Os processos contra a Federação Portuguesa de Futebol (FPF) e a Liga de Clubes continuam na barra dos tribunais e por isso o Gil Vicente ainda não recebeu qualquer indemnização na sequência do 'Caso Mateus', embora uma das ações contra a FPF já esteja resolvida a favor dos gilistas e já não seja passível de recurso.
«A injustiça foi tão grande, tão grande, que me deu forças para continuar no clube. Houve muitas vezes em que acordava às 6 da manhã e pensava: 'vou levantar-me para quê? O que é que vou fazer com aqueles tubarões contra mim? O que vou fazer sozinho?'. Depois lembrava-me: 'as dificuldades são para os homens, vou ter que continuar a lutar contra eles todos porque não tenho alternativa'. Levantava-me depressa quase para não ter o instinto de voltar atrás na decisão e vinha para a rua, para o clube, ia à banca, à minha empresa, voltava novamente à banca e ao clube...As dificuldades eram tantas», recordou.
Na sequência do 'Caso Mateus' deu-se um corte de relações entre o Gil Vicente e o Belenenses. Os azuis do Restelo apresentaram queixa contra os gilistas e com isso, apesar de terem descido desportivamente após perderem na última jornada em Barcelos, permaneceram na primeira Liga no lugar dos minhotos.
O corte de relações foi decidido pelos sócios em assembleia geral e ainda hoje se mantém, apesar de António Fiusa garantir que não se pode confundir os atuais dirigentes do Belenenses com aqueles que lá estavam em 2006, por altura do 'Caso Mateus'.
O presidente do Gil Vicente mostra-se um defensor dos pequenos e médios clubes e traça um paralelismo entre o antes e o depois do Euro 2004 para provar que, na sua opinião, os clubes grandes estão mais ricos e os outros mais pobres.
«Basta fazer a comparação desde que se deu o Euro 2004. Há dez anos, os grandes clubes tinham estádios velhos e campos para a formação velhos. Hoje têm estádios novos, academias novas, pavilhões novos e acessibilidades novas à custa dos contribuintes portugueses. Todos nós pagámos por tudo isso. Vejamos o caso dos pavilhões Caixa. A Caixa Geral de Depósitos, como instituição de utilidade pública, deveria apoiar todos os clubes e não apenas os grandes», acusou, ao zerozero.pt.
«A minha revolta é esta e a minha luta passa por ajudar os pequenos e médios clubes, que continuam mais pobres.
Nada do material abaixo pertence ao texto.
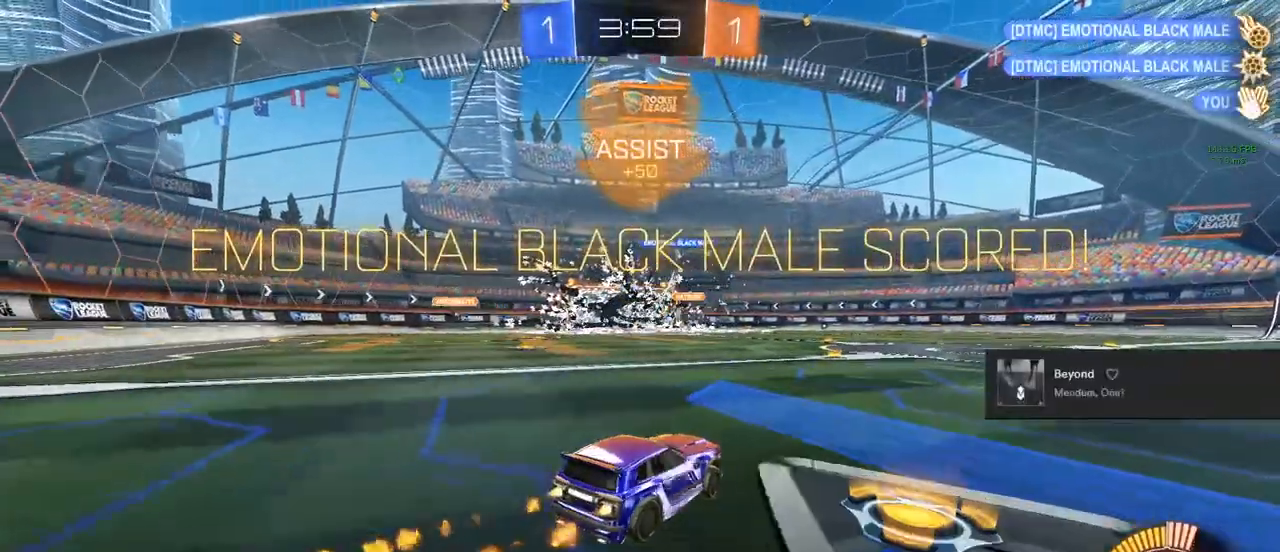
{"buttons": ["CIRCLE", "R2"], "left_stick": "left", "right_stick": "center", "events": [[33, "CROSS", "down"], [67, "TRIANGLE", "down"], [100, "L1", "down"], [100, "left_stick", "down-left"], [200, "CROSS", "up"], [250, "TRIANGLE", "up"], [400, "L1", "up"], [483, "left_stick", "left"]]}
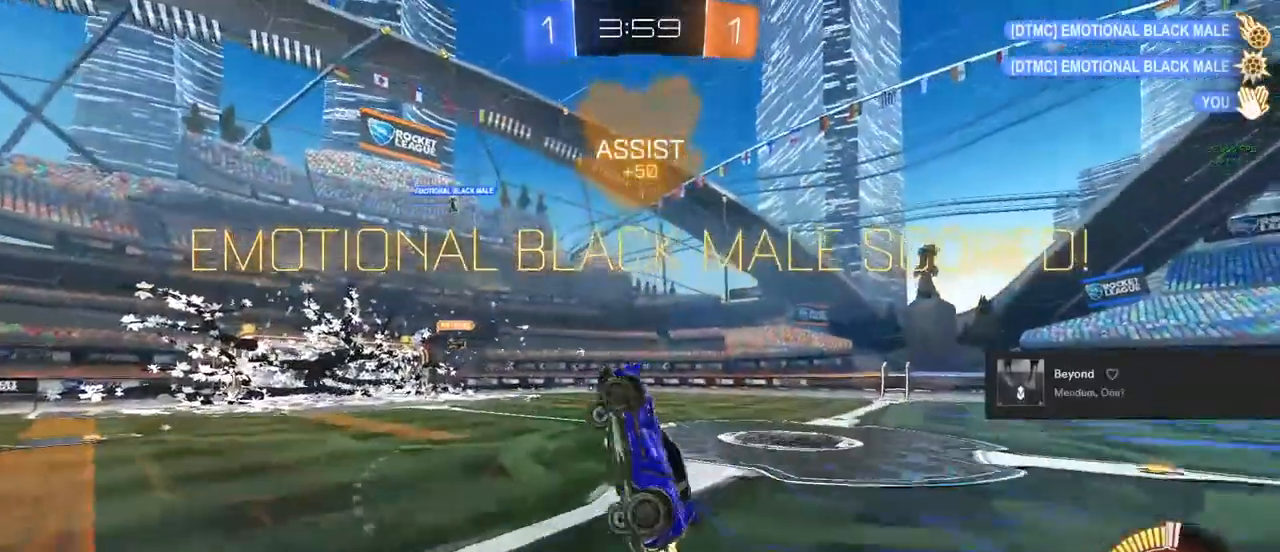
{"buttons": ["R2"], "left_stick": "down", "right_stick": "center", "events": [[67, "CIRCLE", "up"], [367, "left_stick", "center"], [450, "left_stick", "down"]]}
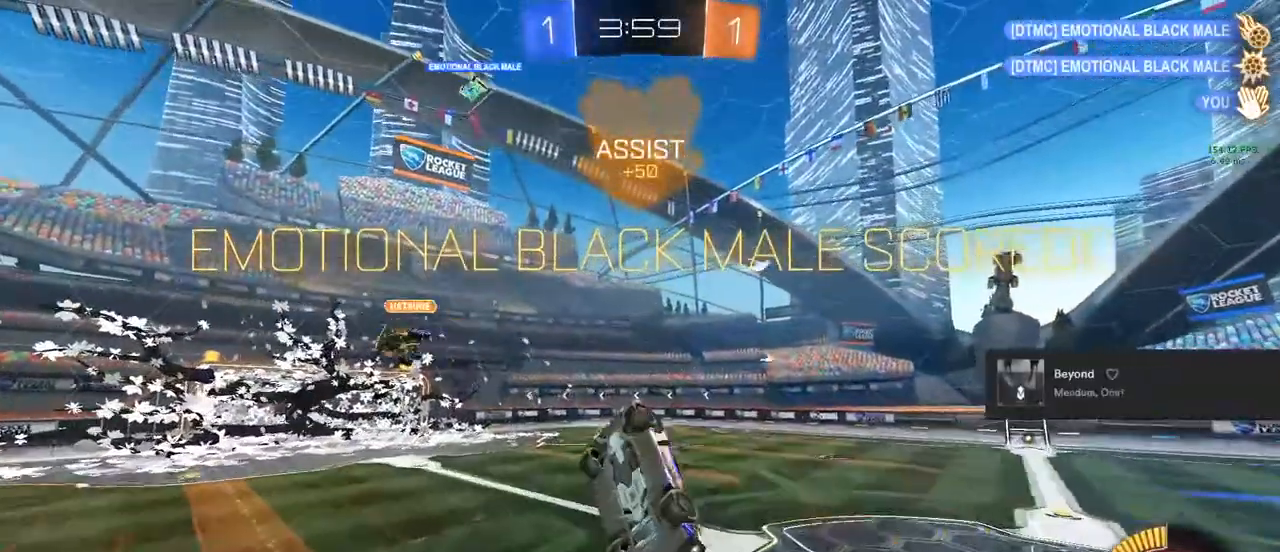
{"buttons": ["CIRCLE", "L1", "R2"], "left_stick": "up", "right_stick": "center", "events": [[33, "CROSS", "down"], [167, "CROSS", "up"], [233, "L1", "down"], [267, "CIRCLE", "down"], [267, "left_stick", "up"]]}
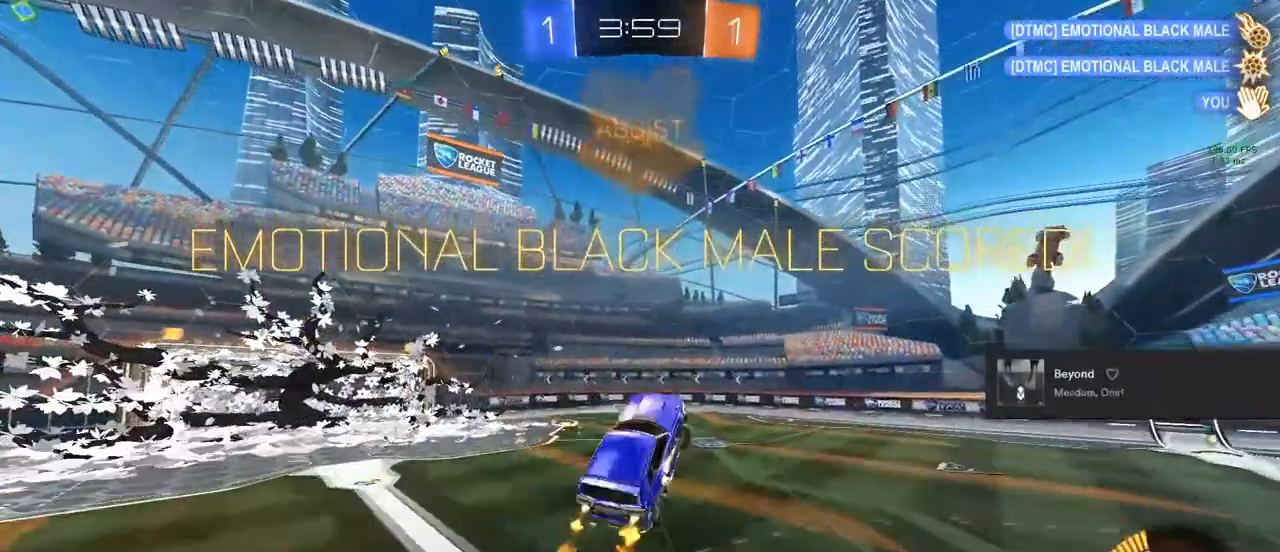
{"buttons": ["L1", "R2"], "left_stick": "down-right", "right_stick": "center", "events": [[83, "left_stick", "up-right"], [400, "left_stick", "right"], [417, "CIRCLE", "up"], [500, "left_stick", "down-right"]]}
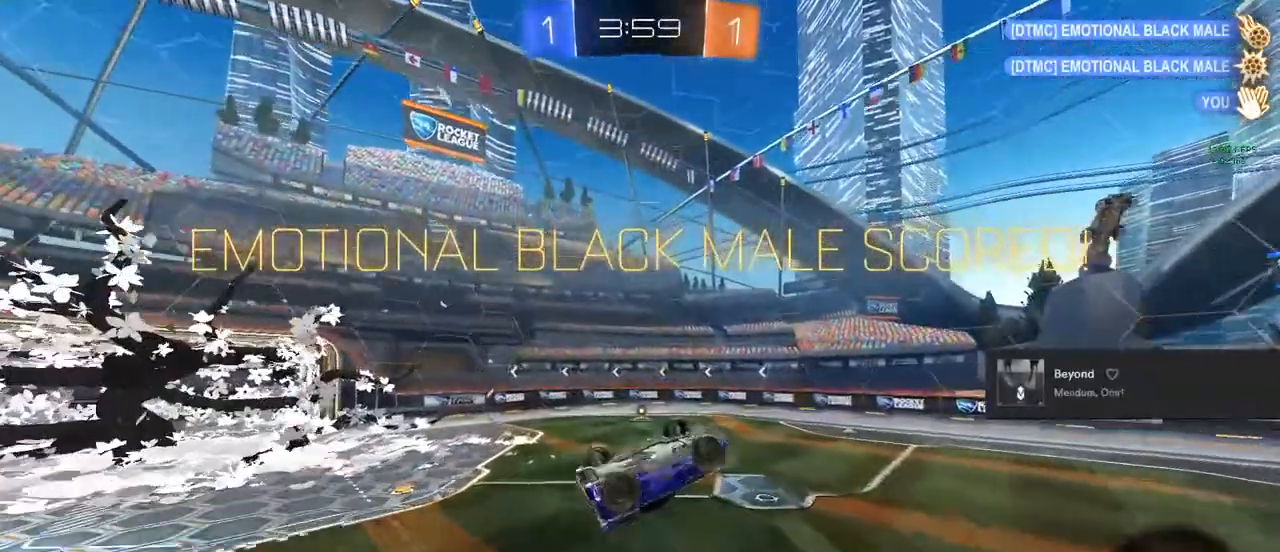
{"buttons": ["CIRCLE", "L1", "R2"], "left_stick": "center", "right_stick": "center", "events": [[167, "left_stick", "down"], [233, "CIRCLE", "down"], [267, "left_stick", "down-left"], [467, "left_stick", "center"]]}
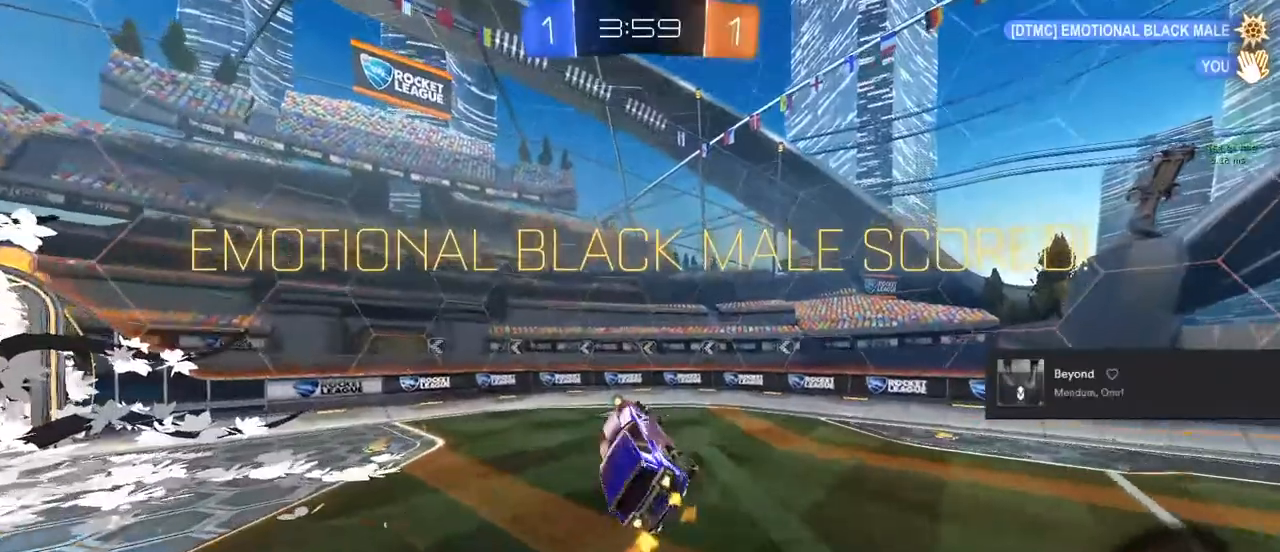
{"buttons": ["L3"], "left_stick": "center", "right_stick": "center", "events": [[33, "L1", "up"], [50, "R2", "up"], [133, "CROSS", "down"], [200, "R1", "down"], [267, "CROSS", "up"], [383, "CIRCLE", "up"], [400, "L3", "down"], [400, "R1", "up"]]}
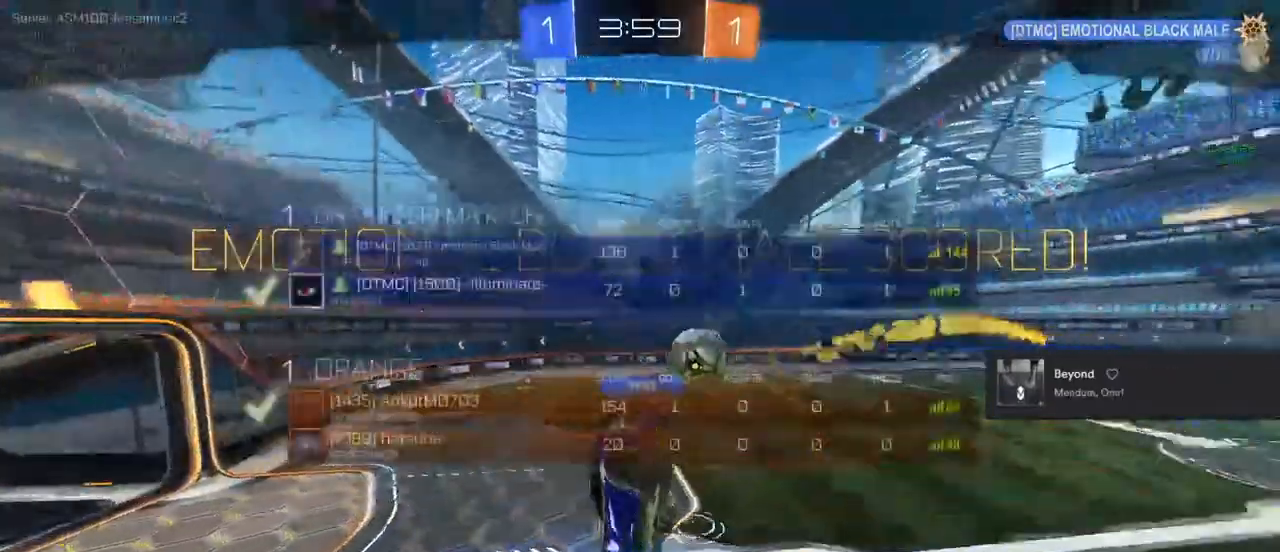
{"buttons": ["L3"], "left_stick": "center", "right_stick": "center", "events": [[17, "L3", "up"], [483, "L3", "down"]]}
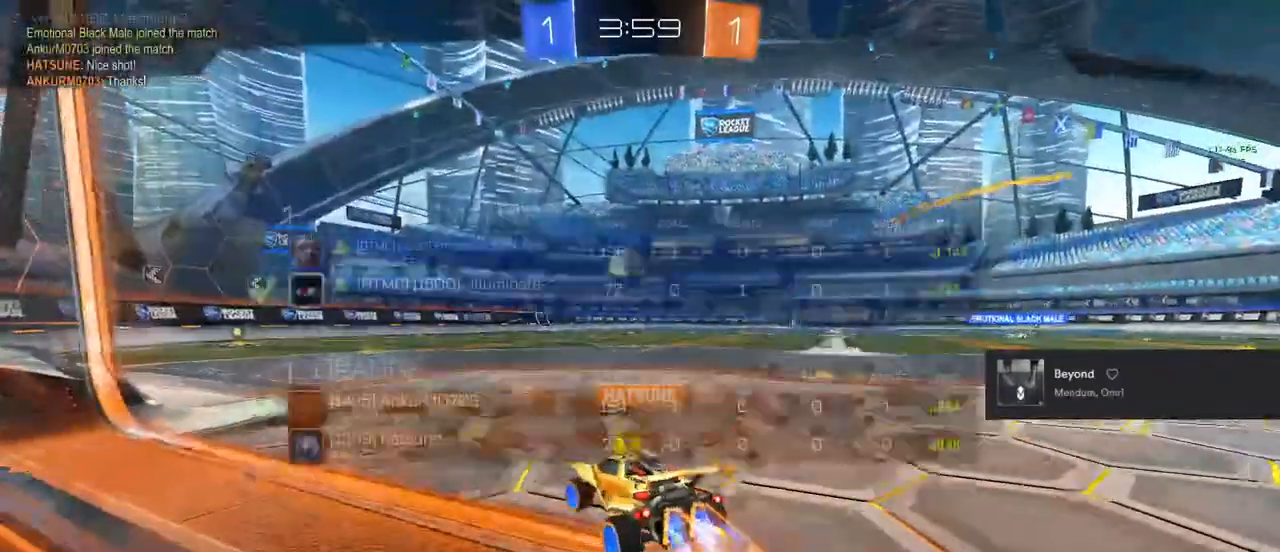
{"buttons": [], "left_stick": "center", "right_stick": "center", "events": [[133, "L3", "up"], [350, "L3", "down"], [500, "L3", "up"]]}
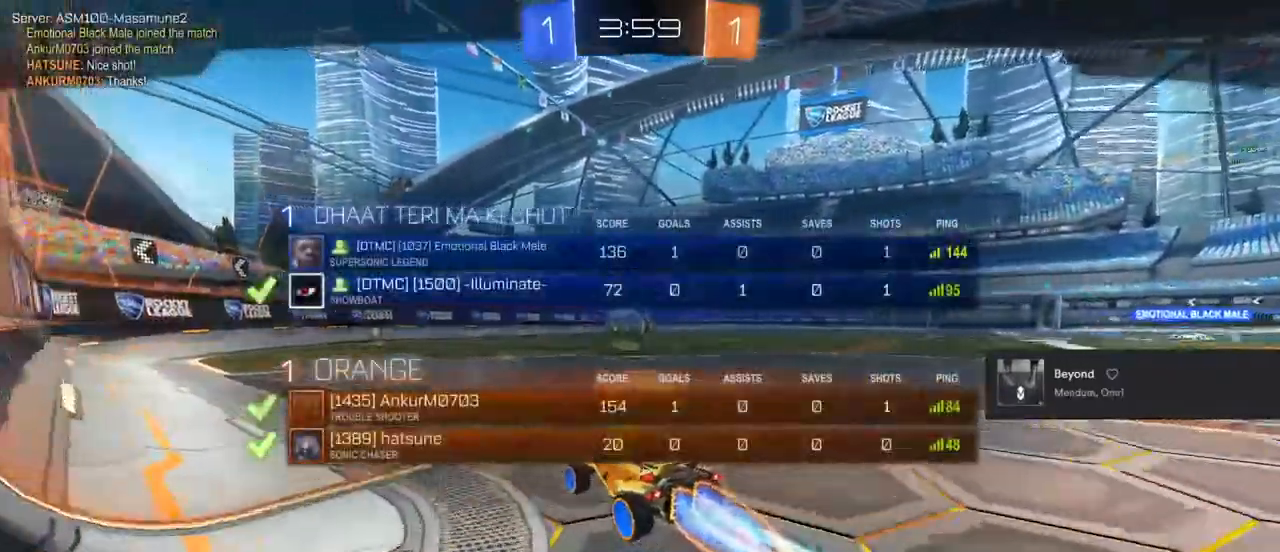
{"buttons": [], "left_stick": "center", "right_stick": "center", "events": [[317, "L3", "down"], [483, "L3", "up"]]}
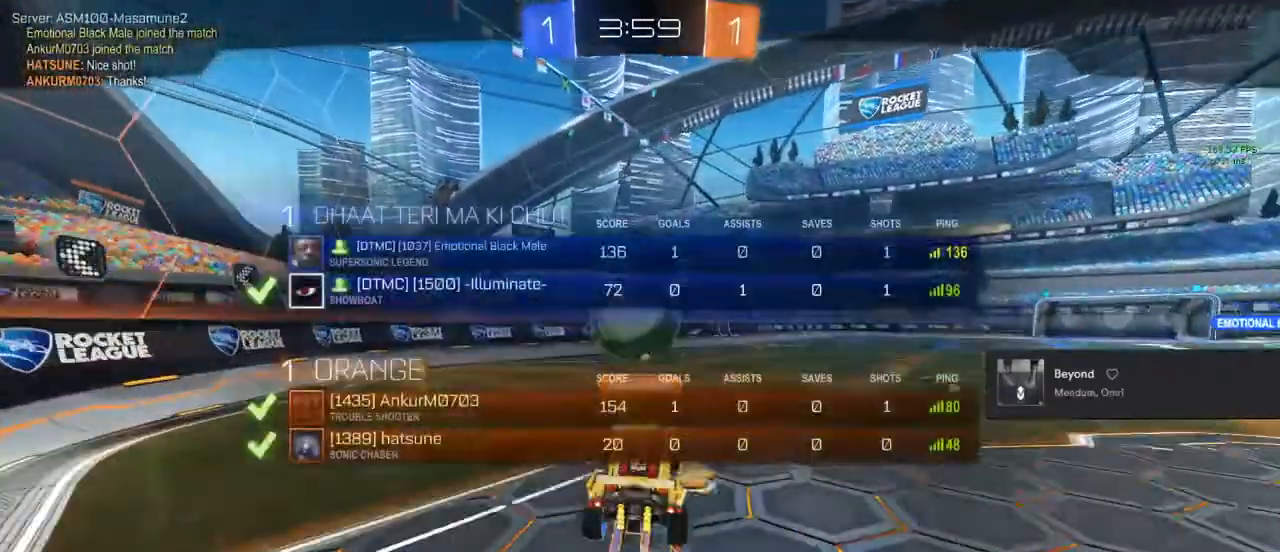
{"buttons": [], "left_stick": "center", "right_stick": "center", "events": []}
O Gil Vicente, por exemplo, está num estádio que nem é dele mas que foi construído 100 por cento com o dinheiro dos 130 mil habitantes do concelho. O governo não deu nem um cêntimo para a construção do Cidade de Barcelos», continuou, defendendo uma maior aproximação no futuro entre os clubes grandes e os outros.
Há vários anos na presidência do Gil Vicente, António Fiusa ainda tem vários projetos em mente para o clube. Um deles passa pela construção de uma academia, mas também por terminar de vez com o 'Caso Mateus' e arranjar uma direção nova que dê desenvolvimento ao trabalho que tem sido levado a cabo pelos atuais dirigentes.
«Os meus grandes objetivos passam por resolver os processos do 'Caso Mateus', fazer uma academia para a formação e de apoio ao futebol profissional e arranjar uma direção nova, séria e que dê seguimento ao trabalho que tem vindo a ser feito», disse.
«Vou precisar, talvez, de mais dois ou três anos e se isso acontecesse iria ser um presidente com o dever cumprido», terminou.